We were really great friends, he'd make fun of me and I'd pretend I'm offended and vise versa. So far we've been friends now for two years. Things stayed the same. So like sometime near November some how this guy finds me on Facebook and tells me, "Hey [insert name here] told me he likes you but he's to shy to tell you" and that guy is his best friend, and I'm like woah, I didn't know that. So I reply back saying, "um okay that's nice". I know I'm dumb for saying that but really, what would you say if you were in my place at the moment? So then the day after that, I think, we just stopped talking. I don't know who stopped talking to who. This happened last year. So I tried to text him a few times but he'd just reply with short answers, I was really sad. I missed him, he was really fun to be around. I liked him, even when we were friends.

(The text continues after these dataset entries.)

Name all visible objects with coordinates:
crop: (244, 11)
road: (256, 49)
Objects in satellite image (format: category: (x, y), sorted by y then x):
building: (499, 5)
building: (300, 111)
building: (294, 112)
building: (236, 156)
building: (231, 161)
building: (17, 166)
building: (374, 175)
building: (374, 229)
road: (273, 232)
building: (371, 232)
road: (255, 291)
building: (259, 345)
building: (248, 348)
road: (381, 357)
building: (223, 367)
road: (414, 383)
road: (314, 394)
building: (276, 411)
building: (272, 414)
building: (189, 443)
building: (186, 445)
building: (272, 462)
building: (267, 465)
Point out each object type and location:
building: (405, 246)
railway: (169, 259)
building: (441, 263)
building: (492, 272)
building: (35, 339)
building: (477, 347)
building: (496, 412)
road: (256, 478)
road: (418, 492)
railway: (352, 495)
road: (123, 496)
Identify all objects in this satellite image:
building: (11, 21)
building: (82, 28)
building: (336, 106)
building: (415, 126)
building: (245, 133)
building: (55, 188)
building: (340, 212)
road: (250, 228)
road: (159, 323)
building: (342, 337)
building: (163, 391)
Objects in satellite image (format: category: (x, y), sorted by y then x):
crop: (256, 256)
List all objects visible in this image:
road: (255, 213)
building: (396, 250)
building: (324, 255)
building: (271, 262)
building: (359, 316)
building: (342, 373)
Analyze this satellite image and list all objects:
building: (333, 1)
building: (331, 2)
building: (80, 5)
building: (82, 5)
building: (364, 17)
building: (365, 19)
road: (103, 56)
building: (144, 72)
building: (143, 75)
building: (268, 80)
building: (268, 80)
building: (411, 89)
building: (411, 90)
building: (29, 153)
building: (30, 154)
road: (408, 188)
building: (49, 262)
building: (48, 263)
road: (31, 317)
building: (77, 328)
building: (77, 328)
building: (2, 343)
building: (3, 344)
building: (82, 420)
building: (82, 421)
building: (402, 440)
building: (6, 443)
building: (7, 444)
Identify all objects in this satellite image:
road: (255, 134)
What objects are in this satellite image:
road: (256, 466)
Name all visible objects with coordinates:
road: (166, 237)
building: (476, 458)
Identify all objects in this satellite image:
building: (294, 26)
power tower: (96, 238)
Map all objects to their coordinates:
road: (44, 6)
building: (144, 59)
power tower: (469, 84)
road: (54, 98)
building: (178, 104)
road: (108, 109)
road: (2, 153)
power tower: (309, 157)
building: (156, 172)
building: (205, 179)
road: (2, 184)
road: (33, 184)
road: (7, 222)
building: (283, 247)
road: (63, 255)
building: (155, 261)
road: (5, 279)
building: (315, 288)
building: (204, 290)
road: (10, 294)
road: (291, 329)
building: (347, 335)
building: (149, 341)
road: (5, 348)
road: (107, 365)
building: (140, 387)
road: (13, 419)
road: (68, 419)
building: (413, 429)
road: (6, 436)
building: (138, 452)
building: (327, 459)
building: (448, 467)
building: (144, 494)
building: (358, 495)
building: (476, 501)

I didn't want to like him because I didn't want to think of him like that. But now I'm accepting it. Every time I'm in pe I would always look his way and I'd catch him looking back at times. I'm just so sick and tired of not being able to talk to him. Sometimes I beat myself over it for not going over and talking to him.

I just need help on how to talk to him again :/ I seriously, seriously miss him. I also feel like telling him I like him but I'm just scared, scared that he might have gotten over me. Just please help me.